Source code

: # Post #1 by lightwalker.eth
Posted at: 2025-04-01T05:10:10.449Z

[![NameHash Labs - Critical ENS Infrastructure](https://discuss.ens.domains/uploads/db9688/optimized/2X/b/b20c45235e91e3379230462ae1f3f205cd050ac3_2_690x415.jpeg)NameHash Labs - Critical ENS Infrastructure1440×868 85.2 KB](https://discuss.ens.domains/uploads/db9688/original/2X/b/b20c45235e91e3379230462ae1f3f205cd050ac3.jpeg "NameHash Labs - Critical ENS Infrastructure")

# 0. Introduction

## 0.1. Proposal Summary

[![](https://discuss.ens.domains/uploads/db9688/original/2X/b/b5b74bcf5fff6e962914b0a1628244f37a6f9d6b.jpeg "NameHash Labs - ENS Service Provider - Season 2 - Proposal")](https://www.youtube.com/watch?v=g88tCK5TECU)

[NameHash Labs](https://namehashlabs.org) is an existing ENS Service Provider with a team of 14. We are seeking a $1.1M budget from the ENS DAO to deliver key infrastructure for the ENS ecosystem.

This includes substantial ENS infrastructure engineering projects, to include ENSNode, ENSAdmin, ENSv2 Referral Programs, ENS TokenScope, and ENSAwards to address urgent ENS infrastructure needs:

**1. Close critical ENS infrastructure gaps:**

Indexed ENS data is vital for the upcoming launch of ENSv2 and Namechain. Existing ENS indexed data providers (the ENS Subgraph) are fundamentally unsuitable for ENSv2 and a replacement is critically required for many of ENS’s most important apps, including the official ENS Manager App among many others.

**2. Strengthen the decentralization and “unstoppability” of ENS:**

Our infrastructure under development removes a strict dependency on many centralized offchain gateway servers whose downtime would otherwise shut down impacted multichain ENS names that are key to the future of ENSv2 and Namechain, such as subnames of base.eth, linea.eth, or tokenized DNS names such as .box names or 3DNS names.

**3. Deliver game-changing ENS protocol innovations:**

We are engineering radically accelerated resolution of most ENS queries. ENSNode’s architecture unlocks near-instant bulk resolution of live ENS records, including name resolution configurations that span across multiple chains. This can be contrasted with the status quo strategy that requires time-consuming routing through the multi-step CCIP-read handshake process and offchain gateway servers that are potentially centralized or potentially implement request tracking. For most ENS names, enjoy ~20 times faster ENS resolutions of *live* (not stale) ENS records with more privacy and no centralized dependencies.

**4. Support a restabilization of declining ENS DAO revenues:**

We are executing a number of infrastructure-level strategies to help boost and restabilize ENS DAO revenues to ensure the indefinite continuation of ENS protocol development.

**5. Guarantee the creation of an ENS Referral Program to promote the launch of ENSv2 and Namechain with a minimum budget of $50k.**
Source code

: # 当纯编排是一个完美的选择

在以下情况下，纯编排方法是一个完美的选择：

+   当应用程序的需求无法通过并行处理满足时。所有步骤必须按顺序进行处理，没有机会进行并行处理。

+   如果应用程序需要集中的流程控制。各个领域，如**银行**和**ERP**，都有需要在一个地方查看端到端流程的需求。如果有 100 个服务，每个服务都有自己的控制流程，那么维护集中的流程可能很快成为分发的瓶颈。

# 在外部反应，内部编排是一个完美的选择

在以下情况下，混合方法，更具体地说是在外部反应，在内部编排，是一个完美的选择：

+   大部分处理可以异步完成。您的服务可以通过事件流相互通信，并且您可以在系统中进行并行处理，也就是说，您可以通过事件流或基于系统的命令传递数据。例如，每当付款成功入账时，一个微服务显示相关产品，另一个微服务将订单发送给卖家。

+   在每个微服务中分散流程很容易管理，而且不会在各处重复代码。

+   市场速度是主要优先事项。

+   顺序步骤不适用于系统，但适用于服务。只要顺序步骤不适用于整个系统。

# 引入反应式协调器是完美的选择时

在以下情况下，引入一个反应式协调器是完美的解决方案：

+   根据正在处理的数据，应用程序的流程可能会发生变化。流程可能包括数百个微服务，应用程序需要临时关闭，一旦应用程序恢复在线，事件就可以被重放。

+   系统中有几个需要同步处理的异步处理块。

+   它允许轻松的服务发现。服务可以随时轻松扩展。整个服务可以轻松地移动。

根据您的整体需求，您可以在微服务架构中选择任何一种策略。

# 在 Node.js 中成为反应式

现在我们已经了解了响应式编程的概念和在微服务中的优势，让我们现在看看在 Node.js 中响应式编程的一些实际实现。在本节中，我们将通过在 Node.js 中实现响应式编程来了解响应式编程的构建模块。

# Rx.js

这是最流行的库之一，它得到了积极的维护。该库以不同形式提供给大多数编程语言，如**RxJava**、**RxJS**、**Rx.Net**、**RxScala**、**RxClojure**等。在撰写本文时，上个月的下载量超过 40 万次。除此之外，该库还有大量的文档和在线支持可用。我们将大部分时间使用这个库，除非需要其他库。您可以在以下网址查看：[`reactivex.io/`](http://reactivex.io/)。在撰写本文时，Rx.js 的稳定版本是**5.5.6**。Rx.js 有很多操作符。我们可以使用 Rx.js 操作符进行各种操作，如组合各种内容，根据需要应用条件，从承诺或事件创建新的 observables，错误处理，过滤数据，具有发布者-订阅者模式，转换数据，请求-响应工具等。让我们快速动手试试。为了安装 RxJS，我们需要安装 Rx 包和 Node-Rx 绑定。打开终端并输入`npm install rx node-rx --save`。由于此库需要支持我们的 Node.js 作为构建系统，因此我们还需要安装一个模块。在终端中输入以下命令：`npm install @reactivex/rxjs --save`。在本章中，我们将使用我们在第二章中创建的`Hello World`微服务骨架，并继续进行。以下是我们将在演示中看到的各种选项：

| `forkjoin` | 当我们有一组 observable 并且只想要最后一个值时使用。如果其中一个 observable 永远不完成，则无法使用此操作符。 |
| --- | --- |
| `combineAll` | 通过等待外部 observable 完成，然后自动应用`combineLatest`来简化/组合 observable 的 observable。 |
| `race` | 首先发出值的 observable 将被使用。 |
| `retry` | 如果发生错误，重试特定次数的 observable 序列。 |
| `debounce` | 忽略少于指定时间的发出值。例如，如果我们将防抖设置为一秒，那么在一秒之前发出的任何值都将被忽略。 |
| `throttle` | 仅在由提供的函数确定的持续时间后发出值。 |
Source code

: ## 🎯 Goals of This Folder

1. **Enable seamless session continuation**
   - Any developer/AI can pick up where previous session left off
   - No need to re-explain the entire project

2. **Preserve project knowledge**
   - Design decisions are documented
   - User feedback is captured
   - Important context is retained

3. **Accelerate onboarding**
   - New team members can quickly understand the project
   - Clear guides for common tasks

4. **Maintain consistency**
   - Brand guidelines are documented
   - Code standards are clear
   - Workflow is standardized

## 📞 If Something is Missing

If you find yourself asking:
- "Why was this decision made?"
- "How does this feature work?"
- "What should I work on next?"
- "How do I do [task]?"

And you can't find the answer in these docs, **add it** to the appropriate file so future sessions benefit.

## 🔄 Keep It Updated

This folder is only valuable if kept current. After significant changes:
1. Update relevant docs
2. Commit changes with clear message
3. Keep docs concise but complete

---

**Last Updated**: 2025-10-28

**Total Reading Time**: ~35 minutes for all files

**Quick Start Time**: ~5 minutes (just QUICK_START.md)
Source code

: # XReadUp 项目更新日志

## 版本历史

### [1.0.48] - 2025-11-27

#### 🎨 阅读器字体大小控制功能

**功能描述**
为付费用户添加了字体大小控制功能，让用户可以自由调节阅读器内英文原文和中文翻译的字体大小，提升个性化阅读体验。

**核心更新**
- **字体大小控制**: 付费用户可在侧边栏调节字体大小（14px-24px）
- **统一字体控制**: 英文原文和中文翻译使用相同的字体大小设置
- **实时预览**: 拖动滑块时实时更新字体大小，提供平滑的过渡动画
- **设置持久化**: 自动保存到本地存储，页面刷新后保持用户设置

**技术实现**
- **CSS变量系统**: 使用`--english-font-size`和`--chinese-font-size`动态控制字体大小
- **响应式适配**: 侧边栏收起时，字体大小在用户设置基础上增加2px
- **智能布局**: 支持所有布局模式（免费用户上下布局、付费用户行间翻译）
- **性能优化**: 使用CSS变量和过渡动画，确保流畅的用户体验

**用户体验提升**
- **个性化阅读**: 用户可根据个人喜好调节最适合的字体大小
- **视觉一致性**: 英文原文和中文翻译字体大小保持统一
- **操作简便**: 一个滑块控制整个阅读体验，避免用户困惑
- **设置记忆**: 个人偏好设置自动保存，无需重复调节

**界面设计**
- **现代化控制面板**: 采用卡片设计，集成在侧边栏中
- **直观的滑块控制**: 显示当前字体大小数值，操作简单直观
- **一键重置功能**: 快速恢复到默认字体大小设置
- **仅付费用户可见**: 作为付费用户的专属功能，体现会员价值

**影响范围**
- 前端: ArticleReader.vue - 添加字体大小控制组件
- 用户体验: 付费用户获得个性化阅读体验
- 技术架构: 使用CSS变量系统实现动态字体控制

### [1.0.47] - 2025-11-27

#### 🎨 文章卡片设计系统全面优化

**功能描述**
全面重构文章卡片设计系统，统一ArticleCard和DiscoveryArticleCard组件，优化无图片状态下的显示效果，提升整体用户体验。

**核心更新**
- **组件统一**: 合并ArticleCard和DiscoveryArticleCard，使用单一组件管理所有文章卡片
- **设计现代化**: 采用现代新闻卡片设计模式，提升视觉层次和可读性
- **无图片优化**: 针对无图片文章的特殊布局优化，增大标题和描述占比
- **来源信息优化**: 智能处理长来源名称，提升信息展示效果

HOW TO COMPLETE THIS TASK: Lines containing the word "development": say how many there are in the material, with no other text.

ANSWER BELOW: 2